> **Aim of the exercise**: Gather each line of the records that contains the string "invoking", treating uppercase and lowercase letters as different.

> **Data provided**:
· · · · ·
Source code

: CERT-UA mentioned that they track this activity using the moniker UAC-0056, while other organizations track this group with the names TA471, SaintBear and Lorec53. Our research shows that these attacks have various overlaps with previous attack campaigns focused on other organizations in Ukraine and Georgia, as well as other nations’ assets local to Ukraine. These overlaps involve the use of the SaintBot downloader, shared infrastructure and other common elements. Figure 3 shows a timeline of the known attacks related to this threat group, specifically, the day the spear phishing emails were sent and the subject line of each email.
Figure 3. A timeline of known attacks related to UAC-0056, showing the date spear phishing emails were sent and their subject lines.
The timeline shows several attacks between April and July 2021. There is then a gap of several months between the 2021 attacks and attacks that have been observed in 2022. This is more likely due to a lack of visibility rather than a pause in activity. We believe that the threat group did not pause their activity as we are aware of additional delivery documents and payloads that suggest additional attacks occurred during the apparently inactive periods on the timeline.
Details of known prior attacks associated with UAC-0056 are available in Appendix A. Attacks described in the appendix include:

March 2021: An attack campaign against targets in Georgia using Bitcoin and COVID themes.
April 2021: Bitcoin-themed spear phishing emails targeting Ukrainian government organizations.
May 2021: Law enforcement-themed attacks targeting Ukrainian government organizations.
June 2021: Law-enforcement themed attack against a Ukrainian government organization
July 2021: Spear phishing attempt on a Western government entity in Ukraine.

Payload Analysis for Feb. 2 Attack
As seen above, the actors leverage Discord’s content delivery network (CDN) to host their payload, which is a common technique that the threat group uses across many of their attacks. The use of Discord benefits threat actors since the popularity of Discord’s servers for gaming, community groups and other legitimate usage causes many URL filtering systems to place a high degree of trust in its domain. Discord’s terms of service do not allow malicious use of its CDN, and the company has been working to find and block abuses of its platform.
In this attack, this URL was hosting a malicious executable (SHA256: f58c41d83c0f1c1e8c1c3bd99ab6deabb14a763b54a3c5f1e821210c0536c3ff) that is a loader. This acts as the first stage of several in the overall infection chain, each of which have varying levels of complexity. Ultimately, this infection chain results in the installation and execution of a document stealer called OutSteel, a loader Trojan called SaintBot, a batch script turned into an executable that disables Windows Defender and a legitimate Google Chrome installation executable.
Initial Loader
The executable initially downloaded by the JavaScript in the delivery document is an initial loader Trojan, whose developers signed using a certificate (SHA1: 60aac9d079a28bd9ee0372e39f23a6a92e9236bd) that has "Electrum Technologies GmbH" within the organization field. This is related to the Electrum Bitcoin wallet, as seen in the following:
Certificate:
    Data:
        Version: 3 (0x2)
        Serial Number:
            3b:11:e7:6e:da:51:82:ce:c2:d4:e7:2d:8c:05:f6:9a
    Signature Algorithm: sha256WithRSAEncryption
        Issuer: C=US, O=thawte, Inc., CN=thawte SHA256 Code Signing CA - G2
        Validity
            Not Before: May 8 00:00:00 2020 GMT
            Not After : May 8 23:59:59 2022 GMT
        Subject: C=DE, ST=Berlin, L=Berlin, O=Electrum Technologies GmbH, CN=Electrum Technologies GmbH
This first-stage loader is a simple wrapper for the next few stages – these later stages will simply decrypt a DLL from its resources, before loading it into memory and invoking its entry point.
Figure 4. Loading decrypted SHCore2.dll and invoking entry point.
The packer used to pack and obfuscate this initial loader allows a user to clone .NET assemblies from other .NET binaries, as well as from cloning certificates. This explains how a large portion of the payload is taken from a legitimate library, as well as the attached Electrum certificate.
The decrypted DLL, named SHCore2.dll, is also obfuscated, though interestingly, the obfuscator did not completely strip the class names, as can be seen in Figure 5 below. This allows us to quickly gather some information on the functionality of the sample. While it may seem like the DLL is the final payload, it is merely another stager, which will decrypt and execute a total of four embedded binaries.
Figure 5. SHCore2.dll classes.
· · · · ·
> **Answer box**:
This first-stage loader is a simple wrapper for the next few stages – these later stages will simply decrypt a DLL from its resources, before loading it into memory and invoking its entry point.
Figure 4. Loading decrypted SHCore2.dll and invoking entry point.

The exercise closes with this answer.